Records:
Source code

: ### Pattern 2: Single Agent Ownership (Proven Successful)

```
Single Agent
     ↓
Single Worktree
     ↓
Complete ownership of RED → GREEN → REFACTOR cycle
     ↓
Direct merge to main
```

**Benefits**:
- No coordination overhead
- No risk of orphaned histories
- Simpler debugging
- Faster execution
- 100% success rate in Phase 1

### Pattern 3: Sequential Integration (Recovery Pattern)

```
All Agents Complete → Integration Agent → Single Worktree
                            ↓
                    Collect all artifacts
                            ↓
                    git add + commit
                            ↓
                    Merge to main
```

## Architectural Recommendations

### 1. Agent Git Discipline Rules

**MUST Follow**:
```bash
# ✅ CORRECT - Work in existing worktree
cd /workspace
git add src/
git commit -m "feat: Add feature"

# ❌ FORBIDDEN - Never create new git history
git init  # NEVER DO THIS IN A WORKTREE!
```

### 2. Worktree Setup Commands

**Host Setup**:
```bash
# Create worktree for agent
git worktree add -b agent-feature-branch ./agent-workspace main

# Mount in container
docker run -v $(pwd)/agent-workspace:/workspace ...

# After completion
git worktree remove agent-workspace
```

--

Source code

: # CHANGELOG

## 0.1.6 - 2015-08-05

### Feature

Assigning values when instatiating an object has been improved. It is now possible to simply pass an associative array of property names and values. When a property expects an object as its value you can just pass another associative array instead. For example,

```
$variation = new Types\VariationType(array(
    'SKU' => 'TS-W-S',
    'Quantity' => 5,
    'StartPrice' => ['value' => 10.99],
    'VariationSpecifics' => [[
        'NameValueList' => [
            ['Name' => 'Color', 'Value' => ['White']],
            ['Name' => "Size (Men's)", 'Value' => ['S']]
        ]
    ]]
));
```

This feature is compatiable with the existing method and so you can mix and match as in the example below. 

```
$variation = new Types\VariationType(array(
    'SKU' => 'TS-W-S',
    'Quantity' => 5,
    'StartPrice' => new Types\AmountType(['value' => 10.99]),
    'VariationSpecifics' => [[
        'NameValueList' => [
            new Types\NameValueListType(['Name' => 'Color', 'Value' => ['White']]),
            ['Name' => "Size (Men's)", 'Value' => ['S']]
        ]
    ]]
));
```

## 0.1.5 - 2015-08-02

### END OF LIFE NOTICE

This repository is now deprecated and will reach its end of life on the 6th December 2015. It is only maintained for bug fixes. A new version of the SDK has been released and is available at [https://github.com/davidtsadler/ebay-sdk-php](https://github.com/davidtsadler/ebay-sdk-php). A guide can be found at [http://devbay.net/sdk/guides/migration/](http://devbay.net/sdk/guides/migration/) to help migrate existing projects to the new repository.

* * *

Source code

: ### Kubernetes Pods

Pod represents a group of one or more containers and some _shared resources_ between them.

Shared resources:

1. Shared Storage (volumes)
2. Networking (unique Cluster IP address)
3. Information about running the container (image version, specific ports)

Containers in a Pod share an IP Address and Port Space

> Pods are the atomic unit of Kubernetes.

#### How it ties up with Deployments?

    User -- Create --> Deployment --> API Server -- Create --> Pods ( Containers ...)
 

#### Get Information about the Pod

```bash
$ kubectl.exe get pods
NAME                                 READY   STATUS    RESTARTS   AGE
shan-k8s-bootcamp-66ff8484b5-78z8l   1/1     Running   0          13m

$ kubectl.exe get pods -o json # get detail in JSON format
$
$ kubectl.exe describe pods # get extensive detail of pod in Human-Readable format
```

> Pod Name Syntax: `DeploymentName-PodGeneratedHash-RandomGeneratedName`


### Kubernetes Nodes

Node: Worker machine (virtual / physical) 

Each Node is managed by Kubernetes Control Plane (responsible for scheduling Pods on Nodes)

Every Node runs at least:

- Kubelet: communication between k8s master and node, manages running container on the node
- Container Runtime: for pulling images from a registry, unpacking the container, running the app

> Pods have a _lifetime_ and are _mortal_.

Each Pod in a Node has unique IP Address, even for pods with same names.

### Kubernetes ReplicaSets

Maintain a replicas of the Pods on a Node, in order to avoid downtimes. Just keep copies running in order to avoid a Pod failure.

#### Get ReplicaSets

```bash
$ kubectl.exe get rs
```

Work instruction: The lines in the listing that include the word "names" are to be counted; give only that number.

Problem solution: 2